Features & Columns

PechaKucha 20x20
Comes to San Jose

PechaKucha 20x20 lets people share their vision for the city—in 20 seconds tops
PechaKucha 20x20 THE FUTURE IS BRIGHT: Tracey Ariga's presentation celebrated San Jose's potential.

In the 10 years since its inception, the phenomenon of PechaKucha 20x20 has gone viral in more than 600 cities around the globe, including San Jose. For the uninitiated, PechaKucha 20x20 is a simple presentation format where anyone can show 20 images, one after the other, each for 20 seconds, while he or she talks.

Pronounced pa-CHOCK-oo-cha, the idea began in Tokyo in 2003, when two architects craved a more informal, cafe-style setting to present their ideas.
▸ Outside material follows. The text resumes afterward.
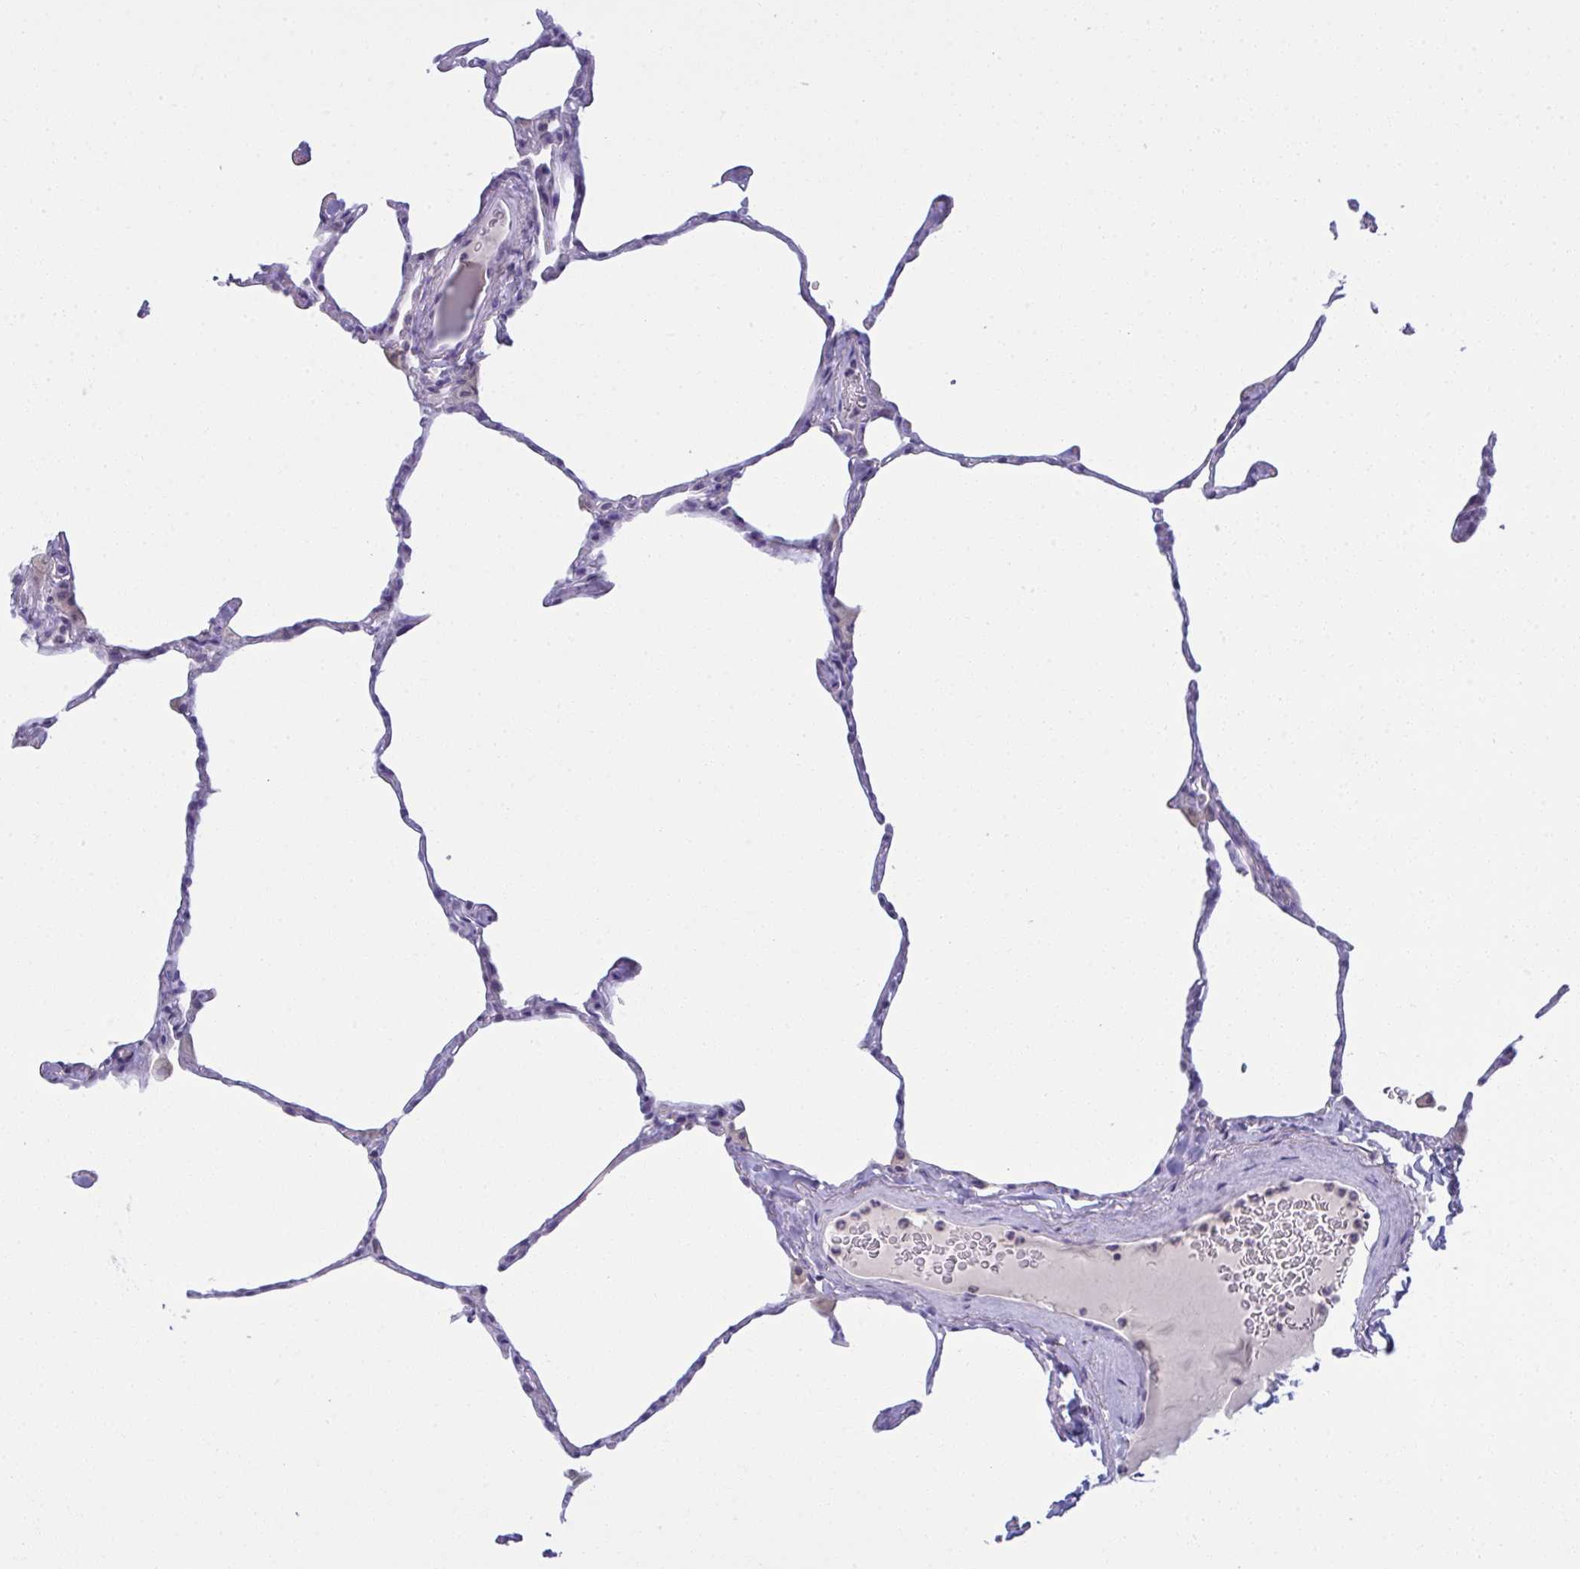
{"staining": {"intensity": "negative", "quantity": "none", "location": "none"}, "tissue": "lung", "cell_type": "Alveolar cells", "image_type": "normal", "snomed": [{"axis": "morphology", "description": "Normal tissue, NOS"}, {"axis": "topography", "description": "Lung"}], "caption": "Immunohistochemistry of benign human lung demonstrates no staining in alveolar cells.", "gene": "RANBP2", "patient": {"sex": "male", "age": 65}}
Enter San Jose's own Ric Bretschneider, one of the folks you can officially blame for PowerPoint's existence. A longtime software designer and technologist, Bretschneider spent 17 years at Microsoft and finally got sick of people blaming the software for their own inability to give clear, focused presentations.

"I love the application, but I knew the application couldn't guide the creation of content, without being intrusive," Bretschneider said. "The example I use all the time is, 'Well, you can't blame a hammer for a poorly built chair.'"

Skip to 2009. No longer at Microsoft, Bretschneider discovered the informal PechaKucha phenomenon spreading around the world and realized that San Jose needed its own event.

He took the initiative and launched the first gig in October of that year at the San Jose Improv. Now, specific parties go down around four to six times a year. Any venue of just about any size can host an event with any topic.

Last year, for instance, dozens of folks jammed into the San Jose Institute of Contemporary Art to see presenters articulate what San Jose meant for them. Politicians, urban planners, artists and publishers all made the evening a successful San Jose lovefest. Councilmember Sam Liccardo's presentation was called "Downtown San Jose: Land of Biscotti and Cannoli Trees."

A few months ago, successive events—PechaKucha San Jose, Volumes 9 and 10—unfolded at the new Cafe Stritch in the former Eulipia space on South First Street. The bar and cafe setting proved to be ideal, with a stage against one wall, plus work by local artists hanging everywhere. It was a jazzy, Bohemian environment, not unlike a neighborhood art cafe in Europe—with local gadflies waxing poetic to PechaKucha technology.

And just last week, another party unfolded at the San Jose Museum of Art. This one was titled "My Design Vision for San Jose," another lovefest. The main gallery was between shows—the Eric Fischl exhibit had just come down—and the lobby wall was painted white, a perfect backdrop for a large screen, enabling local business owners and advocates to envision the San Jose they'd all like to see.

Presenter Michelle Beasley kicked off the night by advocating a San Jose dominated by people, not cars. That is, people who walk, exercise, float, dance and connect. People who window shop on foot. Urban spaces catering to pedestrians first and foremost. She said (I'm paraphrasing) that pedestrians want to walk by interesting buildings, not ugly blank faades and parking garages butting up against the sidewalks. Any public art should reflect the history or people of San Jose. We're not Anywhereland, America.

The other breath of fresh air was Tracey Ariga. Her unabashed optimism about accessibility, approachability and transparency concluded with her declaring that she just loves San Jose, plain and simple. Thunderous applause followed.

That sentiment was the theme of the whole night. Steve Borkenhagen of Cafe Stritch also made a presentation, articulating what many of us have noticed about downtown in the last two years: that a new generation of people aged 20-35 are starting independent businesses and trying to make awesome stuff happen, all at the same time, right now. It's never been that way before. Even a terminally unimpressed columnist can say so.

All in all, PechaKucha is an effective presentation format for teaching people how to focus their thoughts into a concise production without wandering all over the place and boring the audience.

"It isn't, strictly speaking, the way you'd do all your business presentations," said Bretschneider. "It's more like an exercise you do to teach yourself techniques on how to focus and how to bring just the points across."